→ **What the exercise asks**
Reproduce each of the following entries character for character, including every line of each one.

************

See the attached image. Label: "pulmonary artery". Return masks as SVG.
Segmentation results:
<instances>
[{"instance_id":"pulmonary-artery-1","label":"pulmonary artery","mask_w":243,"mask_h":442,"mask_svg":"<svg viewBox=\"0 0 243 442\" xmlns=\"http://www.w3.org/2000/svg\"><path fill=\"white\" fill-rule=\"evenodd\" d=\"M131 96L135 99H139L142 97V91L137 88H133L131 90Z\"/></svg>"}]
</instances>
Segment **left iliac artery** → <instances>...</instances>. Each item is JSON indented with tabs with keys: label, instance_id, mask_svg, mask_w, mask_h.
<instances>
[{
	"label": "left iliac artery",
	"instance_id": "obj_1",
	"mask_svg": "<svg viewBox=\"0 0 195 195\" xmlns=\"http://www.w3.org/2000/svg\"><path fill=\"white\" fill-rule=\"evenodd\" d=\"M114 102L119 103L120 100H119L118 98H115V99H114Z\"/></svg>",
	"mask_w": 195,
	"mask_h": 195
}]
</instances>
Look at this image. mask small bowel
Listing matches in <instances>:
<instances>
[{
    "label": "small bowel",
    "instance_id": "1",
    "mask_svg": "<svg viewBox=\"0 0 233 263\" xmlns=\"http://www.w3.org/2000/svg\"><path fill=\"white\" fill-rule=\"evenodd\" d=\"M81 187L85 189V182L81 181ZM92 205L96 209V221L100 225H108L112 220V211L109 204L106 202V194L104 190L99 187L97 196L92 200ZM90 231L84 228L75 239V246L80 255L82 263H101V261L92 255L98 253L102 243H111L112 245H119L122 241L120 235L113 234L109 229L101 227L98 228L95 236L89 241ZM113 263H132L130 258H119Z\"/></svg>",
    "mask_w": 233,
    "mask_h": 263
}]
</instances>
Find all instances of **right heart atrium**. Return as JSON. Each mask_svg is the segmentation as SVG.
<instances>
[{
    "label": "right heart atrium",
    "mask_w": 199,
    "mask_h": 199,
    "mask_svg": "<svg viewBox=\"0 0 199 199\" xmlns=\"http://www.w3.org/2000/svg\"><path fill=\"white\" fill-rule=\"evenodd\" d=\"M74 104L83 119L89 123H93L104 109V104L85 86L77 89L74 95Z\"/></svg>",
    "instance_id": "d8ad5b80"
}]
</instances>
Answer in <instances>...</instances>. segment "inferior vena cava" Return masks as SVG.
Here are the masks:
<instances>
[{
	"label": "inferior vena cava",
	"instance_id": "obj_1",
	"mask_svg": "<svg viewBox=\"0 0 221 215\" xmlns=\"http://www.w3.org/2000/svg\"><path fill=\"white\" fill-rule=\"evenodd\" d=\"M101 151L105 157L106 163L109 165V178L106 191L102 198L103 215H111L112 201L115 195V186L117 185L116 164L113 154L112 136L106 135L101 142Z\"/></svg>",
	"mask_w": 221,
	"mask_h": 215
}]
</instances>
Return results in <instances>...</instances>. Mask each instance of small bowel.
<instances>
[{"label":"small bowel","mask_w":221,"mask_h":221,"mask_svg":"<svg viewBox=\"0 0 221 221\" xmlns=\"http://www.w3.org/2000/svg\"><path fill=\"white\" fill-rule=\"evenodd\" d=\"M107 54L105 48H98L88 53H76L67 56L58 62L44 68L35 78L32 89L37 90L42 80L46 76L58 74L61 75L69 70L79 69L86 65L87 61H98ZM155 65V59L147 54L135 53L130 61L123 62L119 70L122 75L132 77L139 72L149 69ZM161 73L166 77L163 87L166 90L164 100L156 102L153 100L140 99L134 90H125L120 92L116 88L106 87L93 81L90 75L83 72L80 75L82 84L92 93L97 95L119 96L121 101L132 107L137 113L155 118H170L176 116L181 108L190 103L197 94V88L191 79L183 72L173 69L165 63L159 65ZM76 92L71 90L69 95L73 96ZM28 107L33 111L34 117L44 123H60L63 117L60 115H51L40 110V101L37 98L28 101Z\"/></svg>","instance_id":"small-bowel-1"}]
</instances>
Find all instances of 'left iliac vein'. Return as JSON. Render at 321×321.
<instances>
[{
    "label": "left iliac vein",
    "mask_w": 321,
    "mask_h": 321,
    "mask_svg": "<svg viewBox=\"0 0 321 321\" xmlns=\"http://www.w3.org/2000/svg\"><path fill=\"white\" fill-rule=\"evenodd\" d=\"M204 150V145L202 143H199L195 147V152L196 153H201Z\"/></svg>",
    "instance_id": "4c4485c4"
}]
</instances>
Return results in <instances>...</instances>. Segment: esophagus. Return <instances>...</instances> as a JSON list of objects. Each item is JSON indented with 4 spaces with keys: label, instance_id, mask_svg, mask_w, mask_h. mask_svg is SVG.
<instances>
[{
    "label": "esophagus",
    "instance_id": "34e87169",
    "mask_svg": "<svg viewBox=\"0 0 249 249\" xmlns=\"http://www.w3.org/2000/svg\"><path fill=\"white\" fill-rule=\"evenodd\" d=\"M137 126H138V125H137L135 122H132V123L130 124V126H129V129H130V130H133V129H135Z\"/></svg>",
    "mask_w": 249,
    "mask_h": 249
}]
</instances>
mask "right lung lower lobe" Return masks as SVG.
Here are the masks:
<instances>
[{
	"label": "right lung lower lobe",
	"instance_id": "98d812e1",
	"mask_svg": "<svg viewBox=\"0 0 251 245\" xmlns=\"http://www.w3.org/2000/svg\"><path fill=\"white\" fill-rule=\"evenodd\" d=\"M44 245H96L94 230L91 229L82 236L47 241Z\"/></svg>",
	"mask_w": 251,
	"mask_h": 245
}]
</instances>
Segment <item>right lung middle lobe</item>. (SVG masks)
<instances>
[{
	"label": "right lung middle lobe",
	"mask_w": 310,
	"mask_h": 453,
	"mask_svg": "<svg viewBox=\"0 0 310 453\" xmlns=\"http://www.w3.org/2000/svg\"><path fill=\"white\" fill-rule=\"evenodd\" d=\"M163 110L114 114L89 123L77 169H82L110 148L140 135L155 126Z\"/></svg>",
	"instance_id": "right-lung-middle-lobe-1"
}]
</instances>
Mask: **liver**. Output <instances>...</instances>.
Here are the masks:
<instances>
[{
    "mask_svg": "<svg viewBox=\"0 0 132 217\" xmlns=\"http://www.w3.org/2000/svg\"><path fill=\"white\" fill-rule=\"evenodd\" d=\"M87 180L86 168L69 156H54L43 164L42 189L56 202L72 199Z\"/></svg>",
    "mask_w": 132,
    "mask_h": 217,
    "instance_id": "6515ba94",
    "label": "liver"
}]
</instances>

************

→ **Answer to the task**
See the attached image. Label: "pulmonary artery". Return masks as SVG.
Segmentation results:
<instances>
[{"instance_id":"pulmonary-artery-1","label":"pulmonary artery","mask_w":243,"mask_h":442,"mask_svg":"<svg viewBox=\"0 0 243 442\" xmlns=\"http://www.w3.org/2000/svg\"><path fill=\"white\" fill-rule=\"evenodd\" d=\"M131 96L135 99H139L142 97V91L137 88H133L131 90Z\"/></svg>"}]
</instances>
Segment **left iliac artery** → <instances>...</instances>. Each item is JSON indented with tabs with keys: label, instance_id, mask_svg, mask_w, mask_h.
<instances>
[{
	"label": "left iliac artery",
	"instance_id": "obj_1",
	"mask_svg": "<svg viewBox=\"0 0 195 195\" xmlns=\"http://www.w3.org/2000/svg\"><path fill=\"white\" fill-rule=\"evenodd\" d=\"M114 102L119 103L120 100H119L118 98H115V99H114Z\"/></svg>",
	"mask_w": 195,
	"mask_h": 195
}]
</instances>
Look at this image. mask small bowel
Listing matches in <instances>:
<instances>
[{
    "label": "small bowel",
    "instance_id": "1",
    "mask_svg": "<svg viewBox=\"0 0 233 263\" xmlns=\"http://www.w3.org/2000/svg\"><path fill=\"white\" fill-rule=\"evenodd\" d=\"M81 187L85 189V182L81 181ZM92 205L96 209V221L100 225H108L112 220V211L109 204L106 202V194L104 190L99 187L97 196L92 200ZM90 231L84 228L75 239V246L80 255L82 263H101V261L92 255L98 253L102 243H111L112 245H119L122 241L120 235L113 234L109 229L101 227L98 228L95 236L89 241ZM113 263H132L130 258H119Z\"/></svg>",
    "mask_w": 233,
    "mask_h": 263
}]
</instances>
Find all instances of **right heart atrium**. Return as JSON. Each mask_svg is the segmentation as SVG.
<instances>
[{
    "label": "right heart atrium",
    "mask_w": 199,
    "mask_h": 199,
    "mask_svg": "<svg viewBox=\"0 0 199 199\" xmlns=\"http://www.w3.org/2000/svg\"><path fill=\"white\" fill-rule=\"evenodd\" d=\"M74 104L83 119L89 123H93L104 109V104L85 86L77 89L74 95Z\"/></svg>",
    "instance_id": "d8ad5b80"
}]
</instances>
Answer in <instances>...</instances>. segment "inferior vena cava" Return masks as SVG.
Here are the masks:
<instances>
[{
	"label": "inferior vena cava",
	"instance_id": "obj_1",
	"mask_svg": "<svg viewBox=\"0 0 221 215\" xmlns=\"http://www.w3.org/2000/svg\"><path fill=\"white\" fill-rule=\"evenodd\" d=\"M101 151L105 157L106 163L109 165V178L106 191L102 198L103 215H111L112 201L115 195V186L117 185L116 164L113 154L112 136L106 135L101 142Z\"/></svg>",
	"mask_w": 221,
	"mask_h": 215
}]
</instances>
Return results in <instances>...</instances>. Mask each instance of small bowel.
<instances>
[{"label":"small bowel","mask_w":221,"mask_h":221,"mask_svg":"<svg viewBox=\"0 0 221 221\" xmlns=\"http://www.w3.org/2000/svg\"><path fill=\"white\" fill-rule=\"evenodd\" d=\"M107 54L105 48H98L88 53H76L67 56L58 62L44 68L35 78L32 89L37 90L42 80L46 76L58 74L61 75L69 70L79 69L86 65L87 61H98ZM155 65V59L147 54L135 53L130 61L123 62L119 70L122 75L132 77L139 72L149 69ZM161 73L166 77L163 87L166 90L164 100L156 102L153 100L140 99L134 90H125L120 92L116 88L106 87L93 81L90 75L83 72L80 75L82 84L92 93L97 95L119 96L121 101L132 107L137 113L155 118H170L176 116L181 108L190 103L197 94V88L191 79L183 72L173 69L165 63L159 65ZM76 92L71 90L69 95L73 96ZM28 107L33 111L34 117L44 123H60L63 117L60 115H51L40 110V101L37 98L28 101Z\"/></svg>","instance_id":"small-bowel-1"}]
</instances>
Find all instances of 'left iliac vein'. Return as JSON. Render at 321×321.
<instances>
[{
    "label": "left iliac vein",
    "mask_w": 321,
    "mask_h": 321,
    "mask_svg": "<svg viewBox=\"0 0 321 321\" xmlns=\"http://www.w3.org/2000/svg\"><path fill=\"white\" fill-rule=\"evenodd\" d=\"M204 150V145L202 143H199L195 147V152L196 153H201Z\"/></svg>",
    "instance_id": "4c4485c4"
}]
</instances>
Return results in <instances>...</instances>. Segment: esophagus. Return <instances>...</instances> as a JSON list of objects. Each item is JSON indented with 4 spaces with keys: label, instance_id, mask_svg, mask_w, mask_h. mask_svg is SVG.
<instances>
[{
    "label": "esophagus",
    "instance_id": "34e87169",
    "mask_svg": "<svg viewBox=\"0 0 249 249\" xmlns=\"http://www.w3.org/2000/svg\"><path fill=\"white\" fill-rule=\"evenodd\" d=\"M137 126H138V125H137L135 122H132V123L130 124V126H129V129H130V130H133V129H135Z\"/></svg>",
    "mask_w": 249,
    "mask_h": 249
}]
</instances>
mask "right lung lower lobe" Return masks as SVG.
Here are the masks:
<instances>
[{
	"label": "right lung lower lobe",
	"instance_id": "98d812e1",
	"mask_svg": "<svg viewBox=\"0 0 251 245\" xmlns=\"http://www.w3.org/2000/svg\"><path fill=\"white\" fill-rule=\"evenodd\" d=\"M44 245H96L94 230L91 229L82 236L47 241Z\"/></svg>",
	"mask_w": 251,
	"mask_h": 245
}]
</instances>
Segment <item>right lung middle lobe</item>. (SVG masks)
<instances>
[{
	"label": "right lung middle lobe",
	"mask_w": 310,
	"mask_h": 453,
	"mask_svg": "<svg viewBox=\"0 0 310 453\" xmlns=\"http://www.w3.org/2000/svg\"><path fill=\"white\" fill-rule=\"evenodd\" d=\"M163 110L114 114L89 123L77 169H82L110 148L140 135L155 126Z\"/></svg>",
	"instance_id": "right-lung-middle-lobe-1"
}]
</instances>
Mask: **liver**. Output <instances>...</instances>.
Here are the masks:
<instances>
[{
    "mask_svg": "<svg viewBox=\"0 0 132 217\" xmlns=\"http://www.w3.org/2000/svg\"><path fill=\"white\" fill-rule=\"evenodd\" d=\"M87 180L86 168L69 156H54L43 164L42 189L56 202L72 199Z\"/></svg>",
    "mask_w": 132,
    "mask_h": 217,
    "instance_id": "6515ba94",
    "label": "liver"
}]
</instances>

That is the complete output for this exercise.